Well, Matthew was a tax collector, a literate position, and Jesus was able to read and write to some extent. Not to mention, by this time rabbinical type schools were common. However, Ok, let us say the Apostle John, a young man at the time of the Crucifixion was functionally illiterate. Sine John lived another 70 years in a group of his followers, are you saying no one can learn to read and write in SEVENTY years?
In any case, it’s common knowledge that men hired secretaries and scribes back then. Do you refute that? One of Johns disciples was the famed Polycarp, who was certainly literate.

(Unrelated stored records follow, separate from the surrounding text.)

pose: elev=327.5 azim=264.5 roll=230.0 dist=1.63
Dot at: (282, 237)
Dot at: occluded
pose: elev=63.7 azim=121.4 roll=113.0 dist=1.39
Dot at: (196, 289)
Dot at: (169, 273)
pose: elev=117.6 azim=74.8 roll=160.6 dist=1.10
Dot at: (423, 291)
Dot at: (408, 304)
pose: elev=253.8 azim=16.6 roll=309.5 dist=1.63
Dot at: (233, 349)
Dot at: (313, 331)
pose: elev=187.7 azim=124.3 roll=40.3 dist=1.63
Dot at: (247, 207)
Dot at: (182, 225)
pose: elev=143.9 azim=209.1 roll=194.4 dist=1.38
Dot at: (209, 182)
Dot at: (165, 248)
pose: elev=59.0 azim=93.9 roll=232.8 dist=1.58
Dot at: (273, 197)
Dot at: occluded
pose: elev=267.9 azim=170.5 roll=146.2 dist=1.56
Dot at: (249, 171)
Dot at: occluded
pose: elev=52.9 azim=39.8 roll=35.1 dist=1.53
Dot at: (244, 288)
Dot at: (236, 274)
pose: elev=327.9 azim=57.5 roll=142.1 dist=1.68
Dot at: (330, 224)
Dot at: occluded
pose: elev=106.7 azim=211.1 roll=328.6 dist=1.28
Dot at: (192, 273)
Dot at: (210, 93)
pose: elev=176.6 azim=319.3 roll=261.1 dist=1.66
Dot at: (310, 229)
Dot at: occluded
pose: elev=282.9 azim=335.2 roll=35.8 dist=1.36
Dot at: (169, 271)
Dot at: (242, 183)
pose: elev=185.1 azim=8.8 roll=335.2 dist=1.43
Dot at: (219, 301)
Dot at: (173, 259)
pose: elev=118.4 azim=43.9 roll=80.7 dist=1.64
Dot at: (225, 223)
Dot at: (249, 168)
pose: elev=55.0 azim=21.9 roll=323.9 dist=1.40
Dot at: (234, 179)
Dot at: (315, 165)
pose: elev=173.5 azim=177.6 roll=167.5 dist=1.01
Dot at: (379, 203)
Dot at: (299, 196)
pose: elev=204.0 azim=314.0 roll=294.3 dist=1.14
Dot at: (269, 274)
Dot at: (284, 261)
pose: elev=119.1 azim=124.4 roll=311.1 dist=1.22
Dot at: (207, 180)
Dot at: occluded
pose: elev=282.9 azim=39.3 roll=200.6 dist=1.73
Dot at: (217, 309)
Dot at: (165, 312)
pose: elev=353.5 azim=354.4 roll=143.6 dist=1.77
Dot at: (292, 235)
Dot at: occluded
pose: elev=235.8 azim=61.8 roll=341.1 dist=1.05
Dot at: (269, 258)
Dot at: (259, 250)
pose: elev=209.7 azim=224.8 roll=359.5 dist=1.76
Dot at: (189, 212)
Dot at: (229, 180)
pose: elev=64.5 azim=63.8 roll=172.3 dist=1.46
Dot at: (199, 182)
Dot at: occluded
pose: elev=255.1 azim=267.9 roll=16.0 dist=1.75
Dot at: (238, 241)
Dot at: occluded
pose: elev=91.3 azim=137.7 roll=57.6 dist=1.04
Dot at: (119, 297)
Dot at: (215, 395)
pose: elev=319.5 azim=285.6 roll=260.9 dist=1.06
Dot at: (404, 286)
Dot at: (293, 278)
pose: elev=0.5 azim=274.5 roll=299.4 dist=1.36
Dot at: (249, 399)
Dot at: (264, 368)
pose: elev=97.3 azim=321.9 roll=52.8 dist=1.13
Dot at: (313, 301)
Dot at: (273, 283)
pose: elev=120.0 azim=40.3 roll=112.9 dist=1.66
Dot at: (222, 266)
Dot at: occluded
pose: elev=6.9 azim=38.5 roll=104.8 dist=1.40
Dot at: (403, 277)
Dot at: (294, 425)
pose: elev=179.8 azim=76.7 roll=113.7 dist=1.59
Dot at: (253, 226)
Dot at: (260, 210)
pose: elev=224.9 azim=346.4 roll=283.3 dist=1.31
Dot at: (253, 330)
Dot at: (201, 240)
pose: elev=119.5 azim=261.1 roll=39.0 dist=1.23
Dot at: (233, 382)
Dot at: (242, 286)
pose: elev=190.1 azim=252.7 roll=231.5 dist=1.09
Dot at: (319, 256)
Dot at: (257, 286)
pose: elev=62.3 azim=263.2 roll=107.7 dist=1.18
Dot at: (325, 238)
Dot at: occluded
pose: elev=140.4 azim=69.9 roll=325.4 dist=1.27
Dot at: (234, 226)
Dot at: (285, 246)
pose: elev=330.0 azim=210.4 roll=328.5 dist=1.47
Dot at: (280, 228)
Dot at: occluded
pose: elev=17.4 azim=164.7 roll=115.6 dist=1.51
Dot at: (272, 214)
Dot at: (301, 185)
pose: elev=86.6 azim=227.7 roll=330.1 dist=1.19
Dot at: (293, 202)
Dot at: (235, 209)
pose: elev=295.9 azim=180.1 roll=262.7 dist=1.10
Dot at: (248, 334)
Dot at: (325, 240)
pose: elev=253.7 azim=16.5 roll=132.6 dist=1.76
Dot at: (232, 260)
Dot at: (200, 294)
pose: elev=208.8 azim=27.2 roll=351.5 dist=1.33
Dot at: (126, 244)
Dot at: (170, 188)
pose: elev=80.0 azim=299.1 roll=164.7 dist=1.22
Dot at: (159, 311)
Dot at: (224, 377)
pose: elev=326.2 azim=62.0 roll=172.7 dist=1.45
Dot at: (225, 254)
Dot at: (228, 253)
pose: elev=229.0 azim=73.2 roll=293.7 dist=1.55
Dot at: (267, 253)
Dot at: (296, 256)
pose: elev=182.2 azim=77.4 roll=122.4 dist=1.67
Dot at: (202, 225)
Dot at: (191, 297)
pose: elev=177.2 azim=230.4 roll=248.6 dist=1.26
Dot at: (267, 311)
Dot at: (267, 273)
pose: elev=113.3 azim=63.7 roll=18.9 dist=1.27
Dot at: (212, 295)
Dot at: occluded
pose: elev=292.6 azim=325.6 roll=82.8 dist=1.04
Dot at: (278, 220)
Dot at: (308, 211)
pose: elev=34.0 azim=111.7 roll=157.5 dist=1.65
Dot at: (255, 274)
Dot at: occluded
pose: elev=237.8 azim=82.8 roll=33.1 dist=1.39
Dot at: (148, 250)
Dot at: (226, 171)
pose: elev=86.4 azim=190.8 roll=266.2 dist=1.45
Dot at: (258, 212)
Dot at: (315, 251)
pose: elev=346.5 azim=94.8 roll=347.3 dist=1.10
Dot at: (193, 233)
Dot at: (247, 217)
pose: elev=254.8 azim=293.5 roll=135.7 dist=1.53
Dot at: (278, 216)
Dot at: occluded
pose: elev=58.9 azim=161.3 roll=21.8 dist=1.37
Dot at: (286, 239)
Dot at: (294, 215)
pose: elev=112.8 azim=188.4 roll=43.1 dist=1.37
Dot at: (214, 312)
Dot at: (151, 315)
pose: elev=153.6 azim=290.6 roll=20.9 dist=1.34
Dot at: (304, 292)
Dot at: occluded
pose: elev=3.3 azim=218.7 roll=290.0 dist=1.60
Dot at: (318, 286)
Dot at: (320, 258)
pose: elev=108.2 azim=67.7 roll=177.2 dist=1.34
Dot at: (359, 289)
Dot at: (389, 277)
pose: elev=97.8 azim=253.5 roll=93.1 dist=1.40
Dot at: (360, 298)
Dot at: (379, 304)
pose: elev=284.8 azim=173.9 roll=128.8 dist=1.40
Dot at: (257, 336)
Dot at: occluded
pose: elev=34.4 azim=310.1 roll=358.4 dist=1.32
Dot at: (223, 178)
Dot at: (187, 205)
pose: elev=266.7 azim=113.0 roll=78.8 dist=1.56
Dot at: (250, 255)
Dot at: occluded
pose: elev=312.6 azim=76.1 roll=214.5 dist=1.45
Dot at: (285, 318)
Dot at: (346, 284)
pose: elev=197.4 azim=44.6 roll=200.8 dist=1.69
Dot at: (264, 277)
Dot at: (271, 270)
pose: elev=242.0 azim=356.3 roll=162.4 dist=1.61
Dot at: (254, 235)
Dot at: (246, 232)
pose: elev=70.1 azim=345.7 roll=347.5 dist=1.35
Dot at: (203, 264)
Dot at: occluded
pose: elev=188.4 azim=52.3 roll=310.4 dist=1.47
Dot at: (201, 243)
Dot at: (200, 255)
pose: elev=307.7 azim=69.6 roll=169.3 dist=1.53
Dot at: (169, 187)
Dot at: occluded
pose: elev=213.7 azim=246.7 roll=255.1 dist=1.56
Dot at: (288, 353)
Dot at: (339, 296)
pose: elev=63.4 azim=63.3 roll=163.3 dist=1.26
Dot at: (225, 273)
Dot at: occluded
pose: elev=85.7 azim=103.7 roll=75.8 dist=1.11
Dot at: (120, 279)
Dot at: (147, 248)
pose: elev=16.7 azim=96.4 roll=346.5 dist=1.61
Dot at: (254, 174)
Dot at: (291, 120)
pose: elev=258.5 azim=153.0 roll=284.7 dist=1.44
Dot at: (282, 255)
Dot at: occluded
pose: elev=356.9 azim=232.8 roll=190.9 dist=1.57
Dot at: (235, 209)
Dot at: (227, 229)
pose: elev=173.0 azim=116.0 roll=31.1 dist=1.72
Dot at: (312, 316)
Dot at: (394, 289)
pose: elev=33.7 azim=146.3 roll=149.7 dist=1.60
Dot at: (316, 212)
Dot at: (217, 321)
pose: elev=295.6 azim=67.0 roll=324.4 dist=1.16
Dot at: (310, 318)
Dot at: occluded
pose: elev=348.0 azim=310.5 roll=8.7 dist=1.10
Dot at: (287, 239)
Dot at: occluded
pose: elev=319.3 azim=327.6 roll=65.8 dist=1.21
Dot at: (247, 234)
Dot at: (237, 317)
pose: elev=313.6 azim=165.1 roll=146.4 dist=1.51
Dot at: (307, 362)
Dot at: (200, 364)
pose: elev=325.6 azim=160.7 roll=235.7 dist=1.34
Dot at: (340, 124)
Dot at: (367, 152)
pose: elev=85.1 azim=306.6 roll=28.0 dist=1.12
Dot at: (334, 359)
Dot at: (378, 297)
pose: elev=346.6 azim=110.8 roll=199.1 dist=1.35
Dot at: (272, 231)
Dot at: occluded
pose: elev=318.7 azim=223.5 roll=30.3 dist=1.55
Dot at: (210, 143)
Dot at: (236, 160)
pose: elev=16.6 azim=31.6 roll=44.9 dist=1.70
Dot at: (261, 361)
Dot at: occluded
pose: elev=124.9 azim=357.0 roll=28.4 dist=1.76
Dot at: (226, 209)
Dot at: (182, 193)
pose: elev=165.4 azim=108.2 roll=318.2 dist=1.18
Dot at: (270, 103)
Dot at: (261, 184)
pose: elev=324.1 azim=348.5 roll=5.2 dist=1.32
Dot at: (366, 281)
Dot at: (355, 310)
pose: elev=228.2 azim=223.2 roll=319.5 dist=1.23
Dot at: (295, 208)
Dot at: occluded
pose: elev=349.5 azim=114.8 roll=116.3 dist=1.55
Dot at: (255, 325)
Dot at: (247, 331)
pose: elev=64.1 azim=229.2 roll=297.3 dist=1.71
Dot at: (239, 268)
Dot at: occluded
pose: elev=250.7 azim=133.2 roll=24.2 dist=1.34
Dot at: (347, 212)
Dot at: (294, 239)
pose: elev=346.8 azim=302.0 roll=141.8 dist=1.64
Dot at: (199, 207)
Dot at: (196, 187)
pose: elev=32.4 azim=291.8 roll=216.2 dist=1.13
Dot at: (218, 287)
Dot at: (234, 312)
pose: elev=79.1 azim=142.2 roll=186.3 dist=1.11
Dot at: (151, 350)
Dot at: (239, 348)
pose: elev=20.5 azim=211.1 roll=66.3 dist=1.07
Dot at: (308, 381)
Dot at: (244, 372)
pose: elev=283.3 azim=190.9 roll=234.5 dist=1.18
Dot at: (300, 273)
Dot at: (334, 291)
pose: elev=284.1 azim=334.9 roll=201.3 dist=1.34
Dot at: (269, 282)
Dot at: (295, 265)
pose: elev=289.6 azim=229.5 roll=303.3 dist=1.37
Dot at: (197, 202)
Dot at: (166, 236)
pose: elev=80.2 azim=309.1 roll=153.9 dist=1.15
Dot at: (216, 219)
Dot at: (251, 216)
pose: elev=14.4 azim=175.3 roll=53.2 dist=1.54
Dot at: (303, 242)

Polycarp told the early church father Irenaeus that John wrote that Gospel. So we have more evidence that John wrote it.
Another of John’s disciples was the also famous Papias of Hierapolis:
“So that totally debunks that statement of yours.“
No, it really doesn’t, particularly given you’re dredging up a source from 1957 as evidence for the “modern” consensus. I mean, if we’re talking the literary movement, maybe, but not so much the latest work of scholars.
ETA: And since you keep going to that same wiki, as if it supports your position, how about the line, “Most scholars conclude that the apostle John wrote none of these works.”
The cite provided (3/4) is even more explicit.